▶ Stated problem
How many lines in the rows below contain the string "planeOp"? Reply with the number only.

* * * * *

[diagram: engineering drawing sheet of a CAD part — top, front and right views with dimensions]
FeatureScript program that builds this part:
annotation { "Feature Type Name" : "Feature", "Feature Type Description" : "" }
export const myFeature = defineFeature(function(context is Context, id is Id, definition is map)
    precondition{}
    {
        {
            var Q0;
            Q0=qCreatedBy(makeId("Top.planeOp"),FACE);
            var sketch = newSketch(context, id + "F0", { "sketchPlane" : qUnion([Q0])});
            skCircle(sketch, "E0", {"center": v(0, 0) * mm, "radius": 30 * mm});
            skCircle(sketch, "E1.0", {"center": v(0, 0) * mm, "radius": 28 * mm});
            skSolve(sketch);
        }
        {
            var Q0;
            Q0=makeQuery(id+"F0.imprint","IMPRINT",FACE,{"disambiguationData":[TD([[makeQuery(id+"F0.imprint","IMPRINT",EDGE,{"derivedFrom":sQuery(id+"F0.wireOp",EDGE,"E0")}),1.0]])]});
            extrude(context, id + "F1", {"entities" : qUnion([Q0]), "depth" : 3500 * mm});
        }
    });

* * * * *

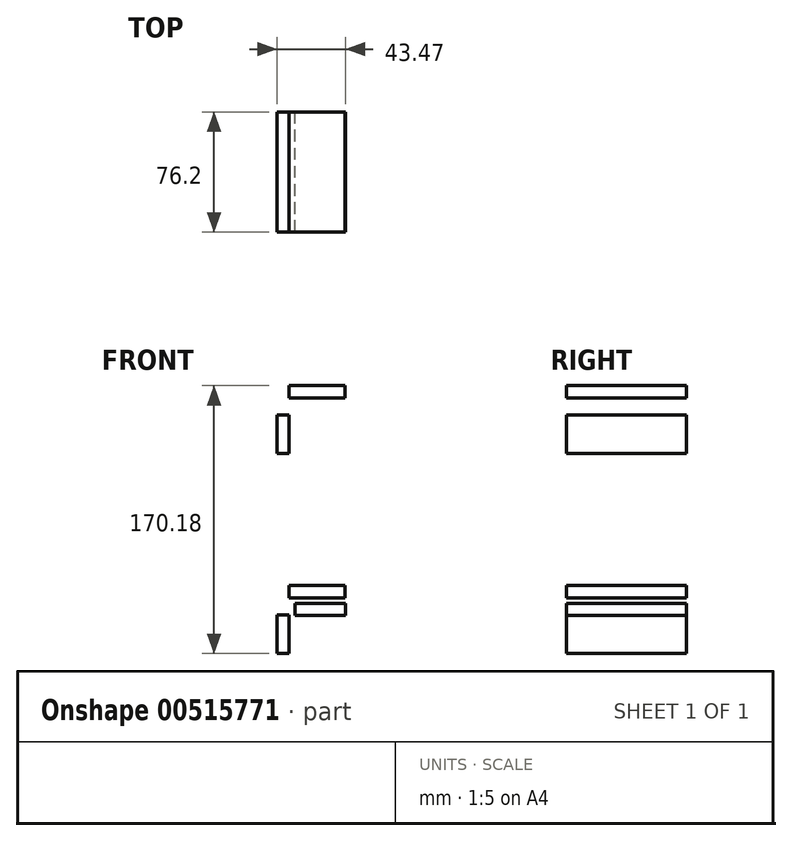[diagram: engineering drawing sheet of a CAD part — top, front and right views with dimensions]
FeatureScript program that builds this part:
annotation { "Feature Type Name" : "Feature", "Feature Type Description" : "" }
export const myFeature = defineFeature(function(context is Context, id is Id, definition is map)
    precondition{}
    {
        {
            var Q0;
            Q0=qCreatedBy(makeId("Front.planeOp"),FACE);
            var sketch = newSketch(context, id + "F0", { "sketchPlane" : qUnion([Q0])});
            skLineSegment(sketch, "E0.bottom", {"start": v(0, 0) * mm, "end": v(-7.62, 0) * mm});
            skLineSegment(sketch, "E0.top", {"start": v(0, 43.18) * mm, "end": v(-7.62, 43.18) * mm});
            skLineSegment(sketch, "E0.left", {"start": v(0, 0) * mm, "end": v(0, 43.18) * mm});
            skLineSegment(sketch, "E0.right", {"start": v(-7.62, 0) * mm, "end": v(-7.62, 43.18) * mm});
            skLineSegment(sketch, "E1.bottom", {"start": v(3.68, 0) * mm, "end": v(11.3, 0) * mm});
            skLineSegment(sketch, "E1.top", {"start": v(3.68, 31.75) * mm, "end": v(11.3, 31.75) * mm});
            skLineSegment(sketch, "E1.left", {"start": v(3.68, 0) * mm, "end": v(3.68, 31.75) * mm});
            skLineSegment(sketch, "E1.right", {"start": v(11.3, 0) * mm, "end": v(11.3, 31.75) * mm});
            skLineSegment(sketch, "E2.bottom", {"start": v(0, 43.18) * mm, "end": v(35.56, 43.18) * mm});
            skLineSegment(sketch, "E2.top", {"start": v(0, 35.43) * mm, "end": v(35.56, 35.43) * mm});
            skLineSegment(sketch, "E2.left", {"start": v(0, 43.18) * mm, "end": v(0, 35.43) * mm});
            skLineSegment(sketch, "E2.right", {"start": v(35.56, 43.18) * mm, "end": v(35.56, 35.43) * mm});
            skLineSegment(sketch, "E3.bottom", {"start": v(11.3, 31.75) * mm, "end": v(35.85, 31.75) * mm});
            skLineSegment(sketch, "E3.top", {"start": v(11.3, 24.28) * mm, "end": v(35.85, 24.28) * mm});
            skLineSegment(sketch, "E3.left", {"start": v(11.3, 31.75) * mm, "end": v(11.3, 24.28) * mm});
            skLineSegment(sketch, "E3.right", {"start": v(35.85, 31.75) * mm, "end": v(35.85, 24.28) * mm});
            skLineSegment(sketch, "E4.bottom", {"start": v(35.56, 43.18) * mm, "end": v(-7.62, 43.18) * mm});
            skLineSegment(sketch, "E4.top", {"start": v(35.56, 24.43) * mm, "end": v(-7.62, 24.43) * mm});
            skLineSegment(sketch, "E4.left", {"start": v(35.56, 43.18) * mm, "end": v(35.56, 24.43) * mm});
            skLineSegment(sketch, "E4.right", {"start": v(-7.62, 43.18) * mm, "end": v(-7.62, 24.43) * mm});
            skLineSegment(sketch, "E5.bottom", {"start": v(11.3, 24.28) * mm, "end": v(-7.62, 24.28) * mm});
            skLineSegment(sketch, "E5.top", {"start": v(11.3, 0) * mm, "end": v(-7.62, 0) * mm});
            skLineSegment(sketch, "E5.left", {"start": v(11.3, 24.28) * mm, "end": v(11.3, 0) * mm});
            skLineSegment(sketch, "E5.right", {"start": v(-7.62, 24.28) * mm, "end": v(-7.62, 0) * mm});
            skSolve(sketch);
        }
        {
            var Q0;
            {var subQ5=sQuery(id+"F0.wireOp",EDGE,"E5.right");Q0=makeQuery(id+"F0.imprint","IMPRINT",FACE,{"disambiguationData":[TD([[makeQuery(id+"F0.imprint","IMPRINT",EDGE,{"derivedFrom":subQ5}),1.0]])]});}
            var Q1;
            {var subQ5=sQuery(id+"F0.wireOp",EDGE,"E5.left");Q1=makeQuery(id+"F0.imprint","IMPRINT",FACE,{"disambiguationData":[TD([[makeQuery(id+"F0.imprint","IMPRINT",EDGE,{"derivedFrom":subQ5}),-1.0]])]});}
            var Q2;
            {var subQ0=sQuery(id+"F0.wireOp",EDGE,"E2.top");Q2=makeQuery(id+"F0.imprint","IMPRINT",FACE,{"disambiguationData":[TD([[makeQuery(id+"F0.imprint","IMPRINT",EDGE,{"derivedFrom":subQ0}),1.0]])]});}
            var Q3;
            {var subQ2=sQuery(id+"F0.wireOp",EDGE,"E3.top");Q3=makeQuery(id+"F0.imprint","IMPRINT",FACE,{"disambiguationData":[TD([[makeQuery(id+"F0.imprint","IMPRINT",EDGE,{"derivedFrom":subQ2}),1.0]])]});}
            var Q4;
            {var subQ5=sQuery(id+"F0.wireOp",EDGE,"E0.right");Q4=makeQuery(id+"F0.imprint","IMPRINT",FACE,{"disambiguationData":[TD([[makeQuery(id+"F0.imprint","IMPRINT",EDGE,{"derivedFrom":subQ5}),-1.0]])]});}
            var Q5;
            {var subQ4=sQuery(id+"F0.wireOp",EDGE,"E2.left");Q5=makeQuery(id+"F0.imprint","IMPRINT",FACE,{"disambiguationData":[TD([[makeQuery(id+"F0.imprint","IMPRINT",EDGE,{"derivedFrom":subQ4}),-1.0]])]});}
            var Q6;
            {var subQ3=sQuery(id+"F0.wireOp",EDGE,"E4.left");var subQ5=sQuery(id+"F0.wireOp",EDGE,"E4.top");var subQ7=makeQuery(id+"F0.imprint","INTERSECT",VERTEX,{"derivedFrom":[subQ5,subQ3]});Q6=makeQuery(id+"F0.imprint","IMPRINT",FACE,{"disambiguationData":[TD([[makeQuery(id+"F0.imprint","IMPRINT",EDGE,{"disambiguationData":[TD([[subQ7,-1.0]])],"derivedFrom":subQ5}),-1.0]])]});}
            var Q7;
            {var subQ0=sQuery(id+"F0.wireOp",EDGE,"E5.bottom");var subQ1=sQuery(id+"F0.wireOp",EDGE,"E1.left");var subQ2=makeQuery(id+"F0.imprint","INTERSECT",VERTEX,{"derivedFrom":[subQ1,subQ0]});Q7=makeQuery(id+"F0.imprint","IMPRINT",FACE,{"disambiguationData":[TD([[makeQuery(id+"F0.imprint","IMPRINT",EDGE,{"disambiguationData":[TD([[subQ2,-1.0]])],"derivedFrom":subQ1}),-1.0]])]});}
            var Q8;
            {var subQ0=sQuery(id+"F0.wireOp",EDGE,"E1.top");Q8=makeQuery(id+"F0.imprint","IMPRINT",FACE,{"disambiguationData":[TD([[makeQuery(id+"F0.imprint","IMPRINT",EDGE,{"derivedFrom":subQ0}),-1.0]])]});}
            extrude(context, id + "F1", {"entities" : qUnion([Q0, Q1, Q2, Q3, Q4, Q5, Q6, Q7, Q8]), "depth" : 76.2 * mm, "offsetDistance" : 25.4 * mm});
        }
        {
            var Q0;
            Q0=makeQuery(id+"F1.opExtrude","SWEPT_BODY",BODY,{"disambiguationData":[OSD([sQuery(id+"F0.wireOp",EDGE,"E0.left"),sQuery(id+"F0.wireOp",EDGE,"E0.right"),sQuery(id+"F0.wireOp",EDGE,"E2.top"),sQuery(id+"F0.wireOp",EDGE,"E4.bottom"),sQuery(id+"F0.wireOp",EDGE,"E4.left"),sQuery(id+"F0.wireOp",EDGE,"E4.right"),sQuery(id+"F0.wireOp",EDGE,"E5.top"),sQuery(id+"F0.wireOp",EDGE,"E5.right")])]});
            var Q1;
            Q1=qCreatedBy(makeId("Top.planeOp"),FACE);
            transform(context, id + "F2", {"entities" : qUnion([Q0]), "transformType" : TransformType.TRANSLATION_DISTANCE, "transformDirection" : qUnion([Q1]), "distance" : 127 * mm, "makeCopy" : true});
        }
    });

* * * * *

▶ Output for this task
3